Singles from Le droit de rêver
- "De ceux" Released: 16 December 2013;

= Vieux frères =

Vieux frères is the debut album of the French collective Fauve. The title of the album was announced online on 17 November 2013. The same announcement revealed that it would be in two parts, Partie 1 scheduled in February 2014, and Partie 2 scheduled in winter of 2014, without mentioning a specific date.

==Vieux frères - Partie 1==

The album was released in two parts.

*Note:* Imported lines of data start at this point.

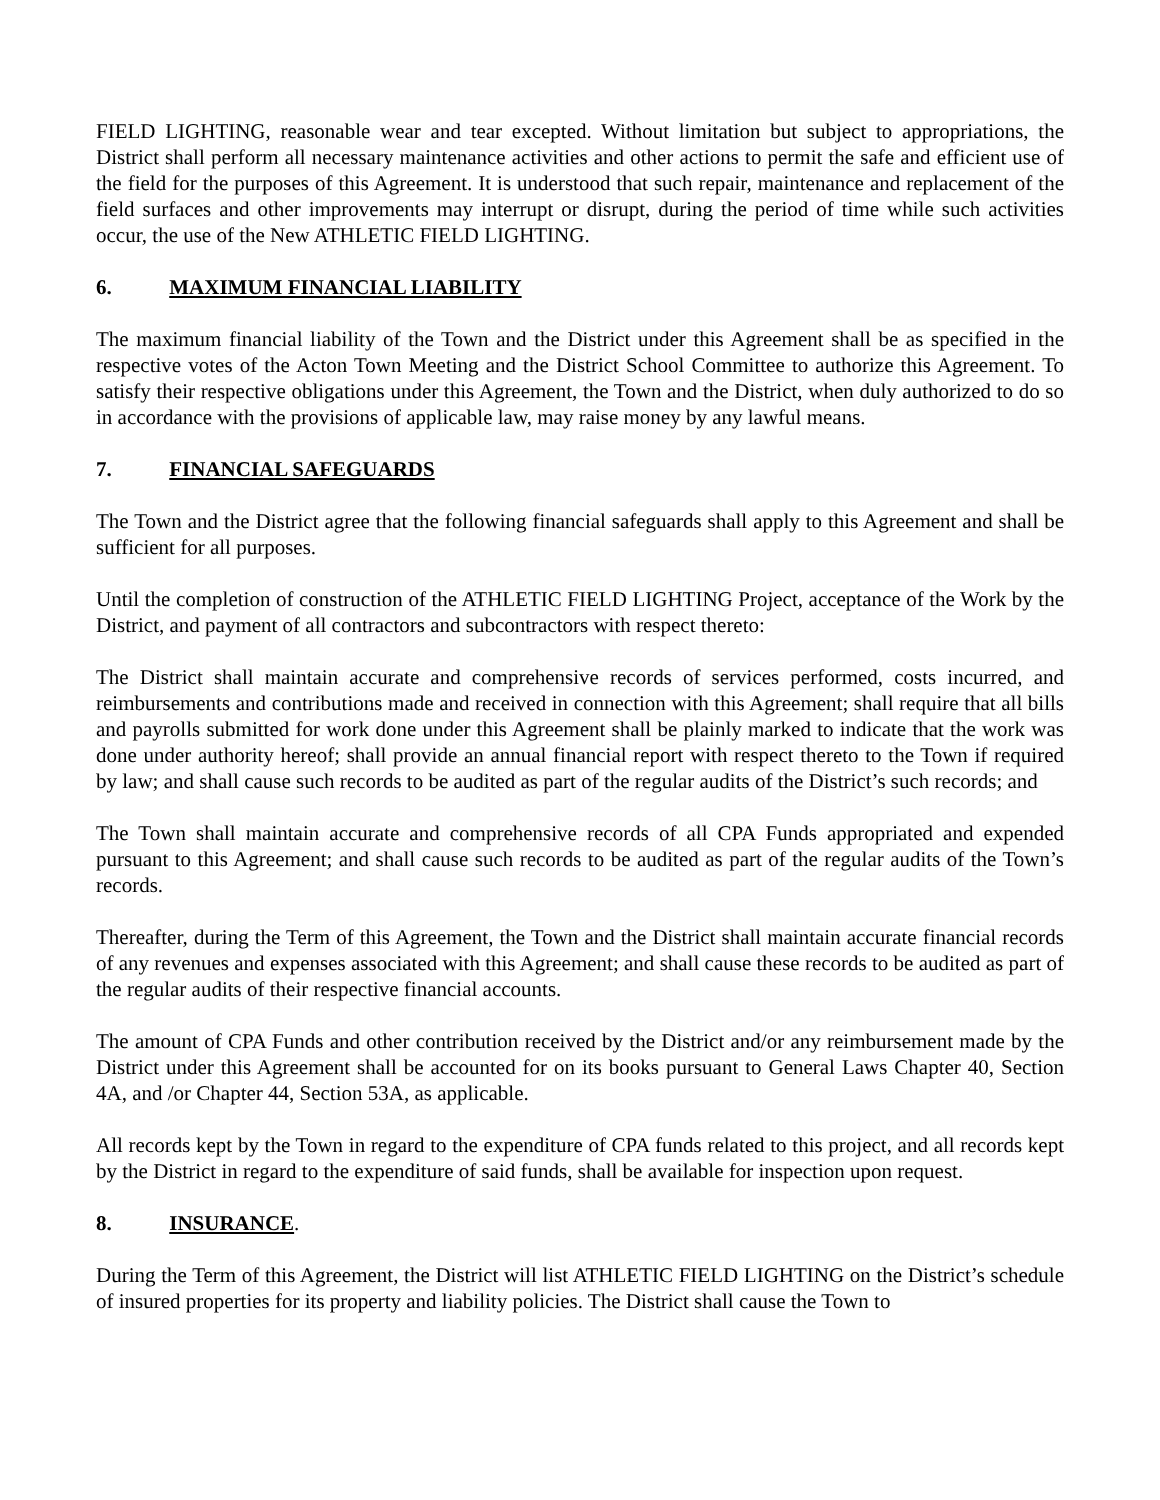FIELD LIGHTING, reasonable wear and tear excepted. Without limitation but subject to appropriations, the District shall perform all necessary maintenance activities and other actions to permit the safe and efficient use of the field for the purposes of this Agreement. It is understood that such repair, maintenance and replacement of the field surfaces and other improvements may interrupt or disrupt, during the period of time while such activities occur, the use of the New ATHLETIC FIELD LIGHTING.
6. MAXIMUM FINANCIAL LIABILITY
The maximum financial liability of the Town and the District under this Agreement shall be as specified in the respective votes of the Acton Town Meeting and the District School Committee to authorize this Agreement. To satisfy their respective obligations under this Agreement, the Town and the District, when duly authorized to do so in accordance with the provisions of applicable law, may raise money by any lawful means.
7. FINANCIAL SAFEGUARDS
The Town and the District agree that the following financial safeguards shall apply to this Agreement and shall be sufficient for all purposes.
Until the completion of construction of the ATHLETIC FIELD LIGHTING Project, acceptance of the Work by the District, and payment of all contractors and subcontractors with respect thereto:
The District shall maintain accurate and comprehensive records of services performed, costs incurred, and reimbursements and contributions made and received in connection with this Agreement; shall require that all bills and payrolls submitted for work done under this Agreement shall be plainly marked to indicate that the work was done under authority hereof; shall provide an annual financial report with respect thereto to the Town if required by law; and shall cause such records to be audited as part of the regular audits of the District’s such records; and
The Town shall maintain accurate and comprehensive records of all CPA Funds appropriated and expended pursuant to this Agreement; and shall cause such records to be audited as part of the regular audits of the Town’s records.
Thereafter, during the Term of this Agreement, the Town and the District shall maintain accurate financial records of any revenues and expenses associated with this Agreement; and shall cause these records to be audited as part of the regular audits of their respective financial accounts.
The amount of CPA Funds and other contribution received by the District and/or any reimbursement made by the District under this Agreement shall be accounted for on its books pursuant to General Laws Chapter 40, Section 4A, and /or Chapter 44, Section 53A, as applicable.
All records kept by the Town in regard to the expenditure of CPA funds related to this project, and all records kept by the District in regard to the expenditure of said funds, shall be available for inspection upon request.
8. INSURANCE.
During the Term of this Agreement, the District will list ATHLETIC FIELD LIGHTING on the District’s schedule of insured properties for its property and liability policies. The District shall cause the Town to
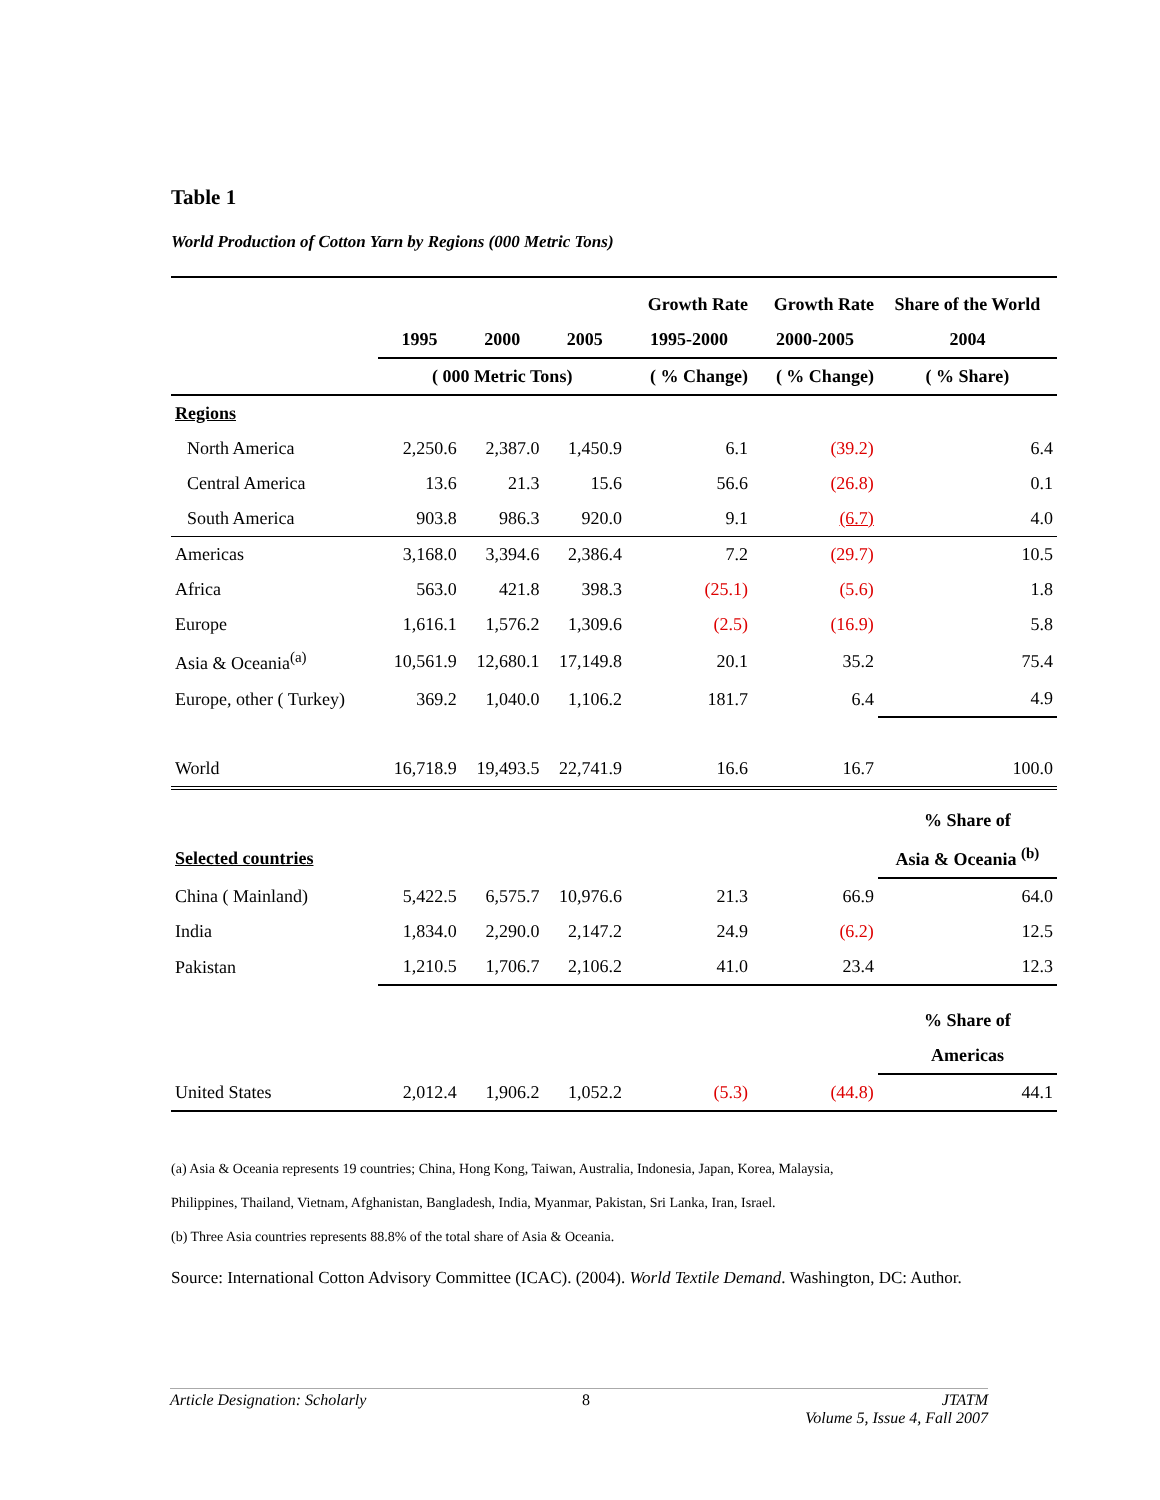Table 1
World Production of Cotton Yarn by Regions (000 Metric Tons)
| | | | | Growth Rate | Growth Rate | Share of the World |
| --- | --- | --- | --- | --- | --- | --- |
| | 1995 | 2000 | 2005 | 1995-2000 | 2000-2005 | 2004 |
| | ( 000 Metric Tons) | | | ( % Change) | ( % Change) | ( % Share) |
| Regions | | | | | | |
| North America | 2,250.6 | 2,387.0 | 1,450.9 | 6.1 | (39.2) | 6.4 |
| Central America | 13.6 | 21.3 | 15.6 | 56.6 | (26.8) | 0.1 |
| South America | 903.8 | 986.3 | 920.0 | 9.1 | (6.7) | 4.0 |
| Americas | 3,168.0 | 3,394.6 | 2,386.4 | 7.2 | (29.7) | 10.5 |
| Africa | 563.0 | 421.8 | 398.3 | (25.1) | (5.6) | 1.8 |
| Europe | 1,616.1 | 1,576.2 | 1,309.6 | (2.5) | (16.9) | 5.8 |
| Asia & Oceania<sup>(a)</sup> | 10,561.9 | 12,680.1 | 17,149.8 | 20.1 | 35.2 | 75.4 |
| Europe, other ( Turkey) | 369.2 | 1,040.0 | 1,106.2 | 181.7 | 6.4 | 4.9 |
| World | 16,718.9 | 19,493.5 | 22,741.9 | 16.6 | 16.7 | 100.0 |
| | | | | | | % Share of |
| Selected countries | | | | | | Asia & Oceania <sup>(b)</sup> |
| China ( Mainland) | 5,422.5 | 6,575.7 | 10,976.6 | 21.3 | 66.9 | 64.0 |
| India | 1,834.0 | 2,290.0 | 2,147.2 | 24.9 | (6.2) | 12.5 |
| Pakistan | 1,210.5 | 1,706.7 | 2,106.2 | 41.0 | 23.4 | 12.3 |
| | | | | | | % Share of |
| | | | | | | Americas |
| United States | 2,012.4 | 1,906.2 | 1,052.2 | (5.3) | (44.8) | 44.1 |
(a) Asia & Oceania represents 19 countries; China, Hong Kong, Taiwan, Australia, Indonesia, Japan, Korea, Malaysia,
Philippines, Thailand, Vietnam, Afghanistan, Bangladesh, India, Myanmar, Pakistan, Sri Lanka, Iran, Israel.
(b) Three Asia countries represents 88.8% of the total share of Asia & Oceania.
Source: International Cotton Advisory Committee (ICAC). (2004). World Textile Demand. Washington, DC: Author.
Article Designation: Scholarly 8 JTATM
Volume 5, Issue 4, Fall 2007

The first called Partie 1 was released on 3 February 2014 on Warner Music label. "De ceux" was pre-released as a single in preparation for the album.

With the release of the album six different tracks from the album appeared simultaneously on the SNEP French Singles Chart the highest ranking being the track "Infirmière". The album itself entered the official French Albums Chart at number 2.

===Track listing===
1. "Voyous" (featuring Georgio) (6:16)
2. "Requin-tigre" (4:27)
3. "Jeunesse Talking Blues" (3:01)
4. "Rag #3" (1:35)
5. "Infirmière" (4:42)
6. "De ceux" (3:29)
7. "Rag #4" (1:31)
8. "Tunnel" (4:08)
9. "Vieux frères" (4:07)
10. "Lettre à Zoé" (3:54)
11. "Loterie" (3:41)

==Charts==

| Chart (2014) | Peak position |
|---|---|
| Belgian Albums Chart (Flanders) | 96 |
| Belgian Albums Chart (Wallonia) | 4 |
| French Albums Chart | 2 |

==Vieux frères - Partie 2==
The follow-up album, a completion of the Vieux frères series, was released on 16 February 2015.